Open logiclrd opened 3 years ago

logiclrd commented 3 years ago

Application version 4.7.1

Platform Windows x64

Printer Custom build

Reproduction steps

  1. Add model to build plate.
  2. Ensure that Build Plate Adhesion Type is set to Raft.
  3. Slice the model.

The resulting G code draws a perimeter around the first layer, and then almost always, in my experience, starts drawing the raft's lines partway into the first layer, so that when it reaches the far side of the model it has to return to the start.

Obviously many models will require travel to take place, because some places have multiple different lines at the same X value (assuming the first layer is angled perpendicular to X axis). Travel cannot in general be avoided. But, sometimes really unnecessary travel is generated, which is slow and results in the head dragging across all of the raft lines printed so far.

Screenshot(s) (Image showing the problem, perhaps before/after images.) image

The part highlighted in red requires the head to travel all the way back along the model to complete the printing of the first raft layer.

Actual results In some cases extreme amounts of unnecessary travel when printing the raft, because the surface is split unnecessarily into two parts, each of which prints from the middle outward.

Expected results In simple cases, these are not split and print consecutively. This takes less time and avoids travel where the print head may actually collide with each already-printed line of the raft (since the raft is compensating for bed imperfections and has an extremely high flow rate, the lines can end up higher than the nozzle).

Ghostkeeper commented 3 years ago

In general this is very hard to solve, even when long travel moves are allowed.
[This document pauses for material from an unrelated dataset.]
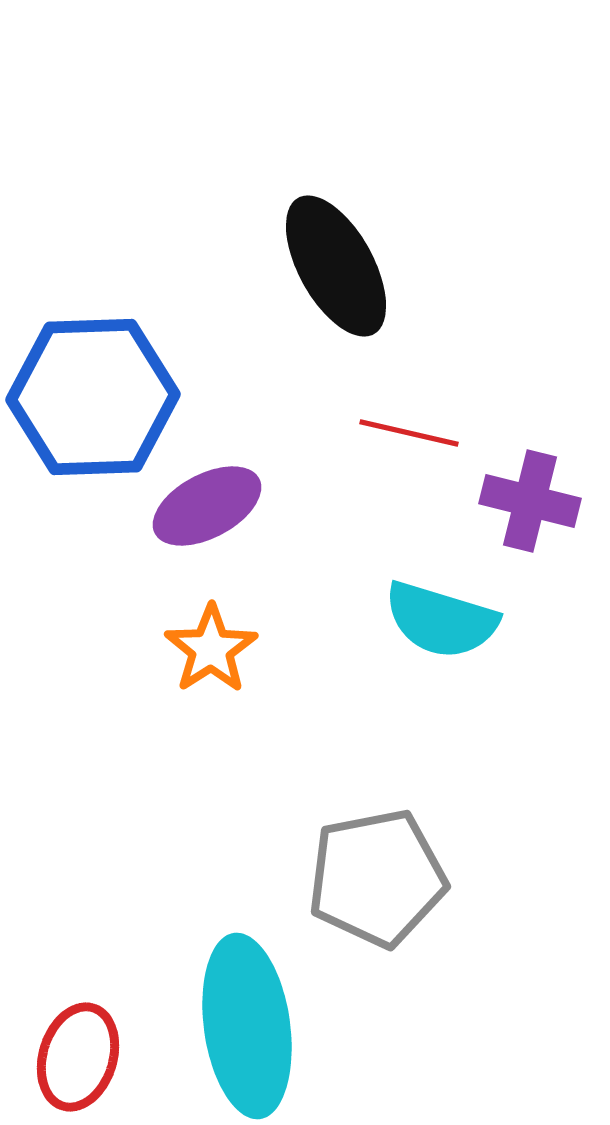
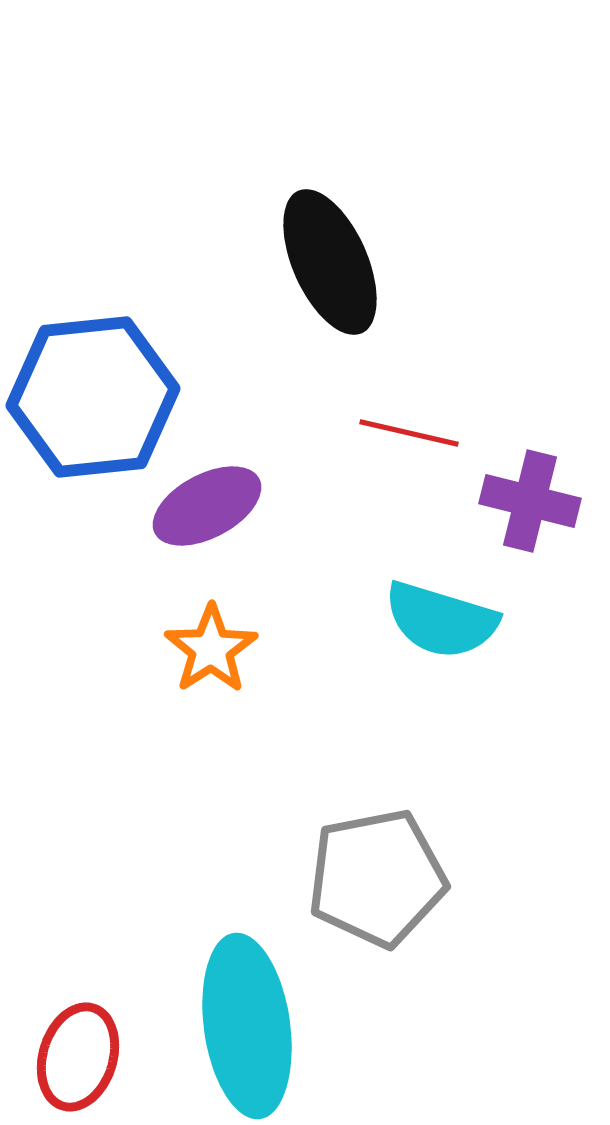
black ellipse: moved 6 px left, 4 px up; rotated 5 degrees clockwise
blue hexagon: rotated 4 degrees counterclockwise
Getting the optimal order in which to print these lines is an extension of the Traveling Salesman problem for which there is no known polynomial-time algorithm (and an exponential-time algorithm would take too long to compute). So we have to use a heuristic. Currently the heuristic for skin is as follows:

It seems that for the raft, the first part is not implemented. It is implemented for the skin to prevent a long travel move that creates a scar on the surface. It was never considered a problem since the raft doesn't need to be pretty. For the sake of improving adhesion, we can consider implementing that.

logiclrd commented 3 years ago

Thanks for the detailed response. Yes, I can see that finding a truly optimal path is a trickier problem, though for most models (yes, there are pathological cases), the total number of different segments is such that an exhaustive search of different orders could be completed in microseconds. But, it isn't the order of separate sections that was concerning me, but the fact that it splits single contiguous segments unnecessarily -- and, in practice it appears that travel with early raft layers often causes minor collisions with the print head because the raft line is so thick it rises up higher than the bottom of the nozzle, so if you have to travel, then fine, but if it's completely unnecessary, it feels like it actually has the potential to negatively impact or maybe even fail a print (though I haven't in practice observed this).
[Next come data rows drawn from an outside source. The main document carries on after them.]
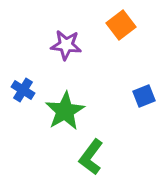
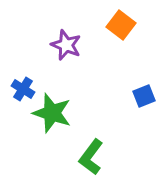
orange square: rotated 16 degrees counterclockwise
purple star: rotated 16 degrees clockwise
blue cross: moved 1 px up
green star: moved 13 px left, 2 px down; rotated 24 degrees counterclockwise
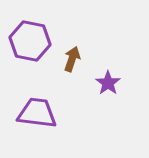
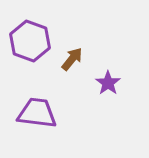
purple hexagon: rotated 9 degrees clockwise
brown arrow: rotated 20 degrees clockwise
Ghostkeeper commented 3 years ago

Yes, I can see that finding a truly optimal path is a trickier problem, though for most models (yes, there are pathological cases), the total number of different segments is such that an exhaustive search of different orders could be completed in microseconds.

Well, be careful with that. Your own model seems to have about 6 line segments per cm in the X direction from your screenshot, and is about 24cm long in the X direction, which would result in 144 lines, each of which can be printed in two directions. There are about 1.24*10^293 ways in which to print 144 lines. If every atom in the universe would calculate the travel lengths of 1 million of these options every microsecond, it would take about 6.5*10^193 years to slice a single layer. Those thought experiments are fun :P

But indeed, it appears to split a single contiguous segment here. Although of course in some cases you're going to need to have a split, like when printing something in the shape of an X. But at least one of these splits can be prevented, which is what we're doing with the skin like I explained before. We could apply that to the raft lines too, and I think that's what you're looking for.